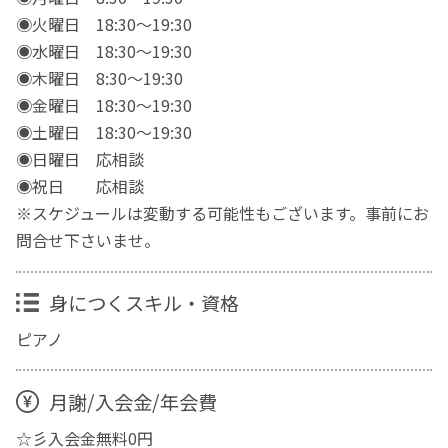
◉火曜日 18:30～19:30
◉水曜日 18:30～19:30
◉木曜日 8:30～19:30
◉金曜日 18:30～19:30
◉土曜日 18:30～19:30
◉日曜日 応相談
◉祝日 応相談
※スケジュールは変動する可能性もございます。事前にお
問合せ下さいませ。
身につくスキル・資格
ピアノ
月謝/入会金/年会費
☆彡入会金無料0円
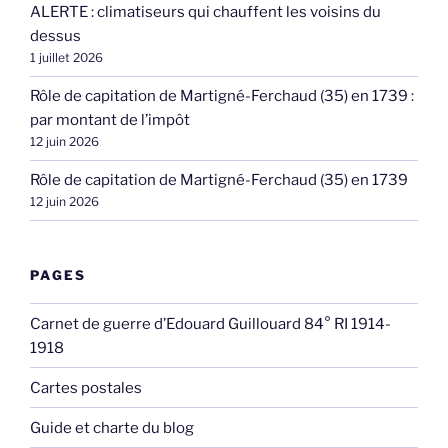
ALERTE : climatiseurs qui chauffent les voisins du
dessus
1 juillet 2026
Rôle de capitation de Martigné-Ferchaud (35) en 1739 :
par montant de l’impôt
12 juin 2026
Rôle de capitation de Martigné-Ferchaud (35) en 1739
12 juin 2026
PAGES
Carnet de guerre d’Edouard Guillouard 84° RI 1914-
1918
Cartes postales
Guide et charte du blog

━━━━

### To-do item:
Note every line in the material with "Martigné" and copy it.

### Response:
Rôle de capitation de Martigné-Ferchaud (35) en 1739 :
Rôle de capitation de Martigné-Ferchaud (35) en 1739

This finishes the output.